Le souhait de Manutea est qu’un barman de Polynésie ou dans le monde puisse la travailler comme n’importe quelle autre vodka et qu’il n’y ait pas une exubérance autour de l’ananas. La vodka est une fermentation d’une matière première agricole – en l’occurrence ici les drèches d’ananas – puis distillée. Certaines marques internationales parfois célèbres font des doubles ou triples distillations. Il y a un petit côté « noble » dans ce process. Certains marques poussent à 10 distillations ou plus. Cela neutralise complètement les arômes de vodkas de céréales, qui sont très neutres. Par là, elles cherchent à obtenir un côté souple, gras en bouche, un peu comme un bon whisky.

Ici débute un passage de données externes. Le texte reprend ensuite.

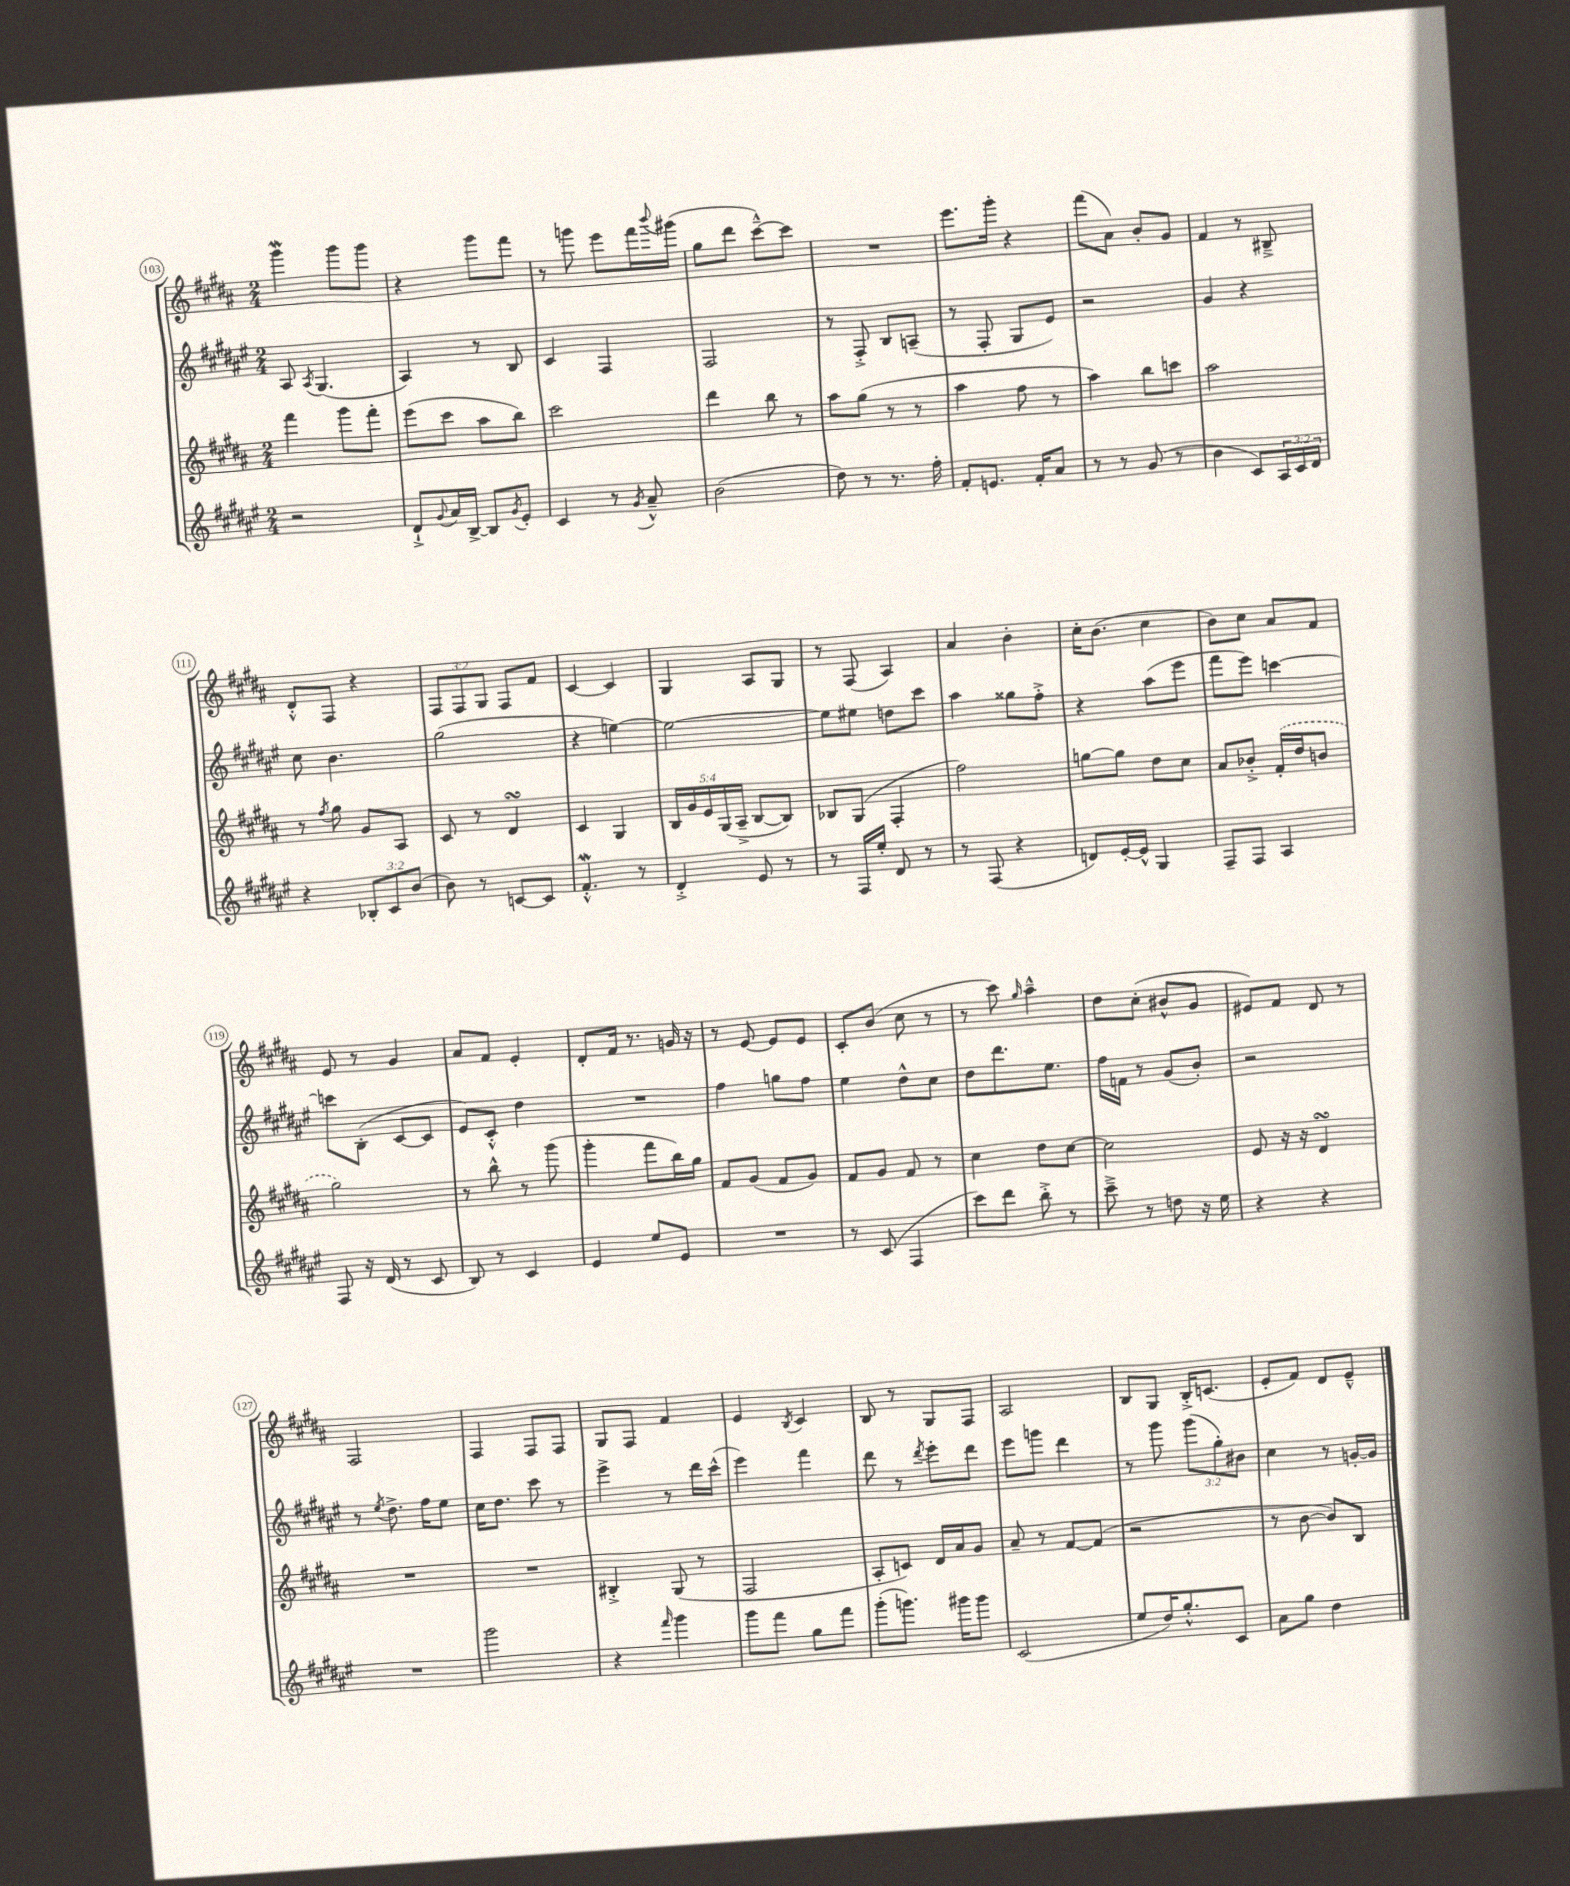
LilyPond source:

<<
\new StaffGroup <<
\new Staff = "s0" {
    \clef treble \key b \major \numericTimeSignature \time 2/4 \override Staff.TupletNumber.text = #tuplet-number::calc-fraction-text
    gis'''4\mordent gis'''8 gis'''8 |
    r4 gis'''8 fis'''8 |
    r8 g'''8 e'''8 fis'''16 \appoggiatura { b'''8 } gis'''16( |
    gis''8 dis'''8 cis'''8~---^) cis'''8 |
    R2 |
    e'''8. gis'''16-. r4 |
    fis'''8( ais'8) b'8-. gis'8 |
    fis'4 r8 bis8---> |
    dis'8-.-^ fis8 r4 |
    \tuplet 3/2 { fis8 fis8 gis8 } fis8 fis'8 |
    cis'4~ cis'4 |
    gis4 ais8 gis8 |
    r8 fis8( ais4) |
    ais'4 b'4-. |
    cis''16-. b'8.( cis''4 |
    b'8) cis''8 ais'8 fis'8 |
    e'8 r8 gis'4 |
    ais'8 fis'8 e'4-. |
    dis'8-. fis'16 r8. g'16 r16 |
    r8 e'8~ e'8 e'8 |
    cis'8-. b'8( cis''8 r8 |
    r8 cis'''8) \grace { gis''16 } ais''4---^ |
    dis''8 cis''8-.( bis'8-^ gis'8 |
    eis'8) fis'8 dis'8 r8 |
    fis2 |
    fis4 fis8 fis8 |
    gis8 fis8 fis'4 |
    e'4 \acciaccatura { b8 } cis'4 |
    b8 r8 gis8 fis8 |
    ais2 |
    b8 gis8 b16-.-> c'8.( |
    e'8-. fis'8) dis'8 e'8---^ \bar "|." |
}
\new Staff = "s1" {
    \clef treble \key fis \major \numericTimeSignature \time 2/4 \override Staff.TupletNumber.text = #tuplet-number::calc-fraction-text
    ais8 \acciaccatura { ais8 } gis4.( |
    ais4) r8 b8 |
    cis'4 fis4 |
    fis2 |
    r8 fis8-.-> b8 a8--( |
    r8 fis8-. gis8 eis'8) |
    r2 |
    gis'4 r4 |
    cis''8 b'4. |
    gis''2( |
    r4 e''4~) |
    e''2~ |
    e''8 eis''8 d''8 cis'''8 |
    ais''4 gisis''8 fis''8-.-> |
    r4 ais''8( eis'''8 |
    fis'''8 eis'''8) c'''4~ |
    c'''8 b8-.( cis'8~ cis'8 |
    eis'8) cis'8-.-^ dis''4 |
    R2 |
    fis''4 g''8 fis''8 |
    eis''4 dis''8-^ cis''8 |
    dis''8 dis'''8. eis''8. |
    fis''16 f'16 r8 gis'8( b'8-.) |
    r2 |
    r8 \acciaccatura { eis''8 } dis''8.-> fis''16 eis''8 |
    cis''16 dis''8. cis'''8 r8 |
    eis'''4-> r8 dis'''16 cis'''16-^( |
    eis'''4) fis'''4 |
    dis'''8 r8 \acciaccatura { dis'''8 } eis'''8-. dis'''8 |
    eis'''8 g'''8 dis'''4 |
    r8 gis'''8 \tuplet 3/2 { gis'''8( gis''8-.) bis'8 } |
    cis''4 r8 g'16~-. g'16 \bar "|." |
}
\new Staff = "s2" {
    \clef treble \key b \major \numericTimeSignature \time 2/4 \override Staff.TupletNumber.text = #tuplet-number::calc-fraction-text
    fis'''4 gis'''8 fis'''8-. |
    e'''8( cis'''8 ais''8 b''8) |
    cis'''2 |
    dis'''4 b''8 r8 |
    ais''8 gis''8( r8 r8 |
    ais''4 fis''8 r8 |
    ais''4) b''8 c'''8 |
    ais''2 |
    r8 \acciaccatura { fis''8 } gis''8 gis'8 ais8 |
    cis'8 r8 dis'4\turn |
    cis'4 gis4 |
    \tuplet 5/4 { b16 gis'16 e'16 gis16( ais16---> } b8~ b8) |
    bes8 gis8( fis4-. |
    fis''2) |
    g''8~ g''8 dis''8 cis''8 |
    ais'8 bes'8-.-> \once \slurDashed fis'16-.( dis''16 b'8 |
    gis''2) |
    r8 b''8-^ r8 gis'''8( |
    gis'''4-. fis'''8 b''16) gis''16 |
    fis'8 gis'8( fis'8 gis'8) |
    fis'8 gis'8 fis'8 r8 |
    cis''4 dis''8 cis''8~ |
    cis''2 |
    e'8 r16 r16 dis'4\turn |
    R2 |
    R2 |
    bis4-.-> gis8( r8 |
    fis2 |
    ais8-. c'8) dis'16 ais'16 gis'8 |
    ais'8-- r8 fis'8~ fis'8( |
    r2 |
    r8 b'8~ b'8) b8 \bar "|." |
}
\new Staff = "s3" {
    \clef treble \key fis \major \numericTimeSignature \time 2/4 \override Staff.TupletNumber.text = #tuplet-number::calc-fraction-text
    r2 |
    dis'8-!-> \appoggiatura { gis'8 } ais'16 b16~-> b8 \acciaccatura { gis'8 } eis'8-. |
    cis'4 r8 \acciaccatura { gis'8 } ais'8---^ |
    b'2( |
    dis''8) r8 r8. fis''16-. |
    fis'8-. e'8. fis'16-. ais'8 |
    r8 r8 gis'8( r8 |
    b'4 cis'8) \tuplet 3/2 { ais16 cis'16 dis'16 } |
    r4 \tuplet 3/2 { bes8-. cis'8 b'8( } |
    b'8) r8 c'8~ c'8 |
    fis'4.-.-^\mordent r8 |
    dis'4-.-> eis'8 r8 |
    r8 fis16 eis''16-. dis'8 r8 |
    r8 fis8( r4 |
    d'8) eis'16~-. eis'16-^ gis4 |
    fis8-- fis8 ais4 |
    fis8 r16 dis'16( r8 cis'8 |
    b8) r8 cis'4 |
    eis'4 eis''8 eis'8 |
    R2 |
    r8 cis'8( fis4 |
    cis'''8) dis'''8 b''8-.-> r8 |
    cis'''8---> r8 d''8 r16 eis''16 |
    r4 r4 |
    R2 |
    gis'''2 |
    r4 \grace { fis'''16 } gis'''4 |
    gis'''8 fis'''8 gis''8 fis'''8 |
    gis'''8-.( g'''8.) gis'''16 gis'''8 |
    cis'2( |
    eis''8 dis''16) gis''8.-.-^ cis'8 |
    ais'8 gis''8 dis''4 \bar "|." |
}
>>
>>
\layout { \context { \Score currentBarNumber = #103 \override BarNumber.stencil = #(make-stencil-circler 0.1 0.3 ly:text-interface::print) } }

Mais cela a un coût exorbitant en termes d’énergie et ce n’était pas l’objectif de Manutea. Ici, le principe est une seule distillation et la conservation de cette petite pointe ananas. Le liquide obtenu des drèches est distillé dans l’ancien alambic de Manutea (11 plateaux contre 4 pour le nouvel alambic), ce qui permet de rectifier davantage sur la colonne multi-plateaux et avoir un résultat qui s’approche de la neutralité souhaitée. Tout en restant sur une simple passe pour ne pas complètement gommer la petite note ananas.
Des blind tests ont été menés avec des vodkas achetées sur le marché, justement pour voir s’il y avait une différence. Et il y a cet arôme qui se distingue, ce qui donne tout son intérêt à Vaimana.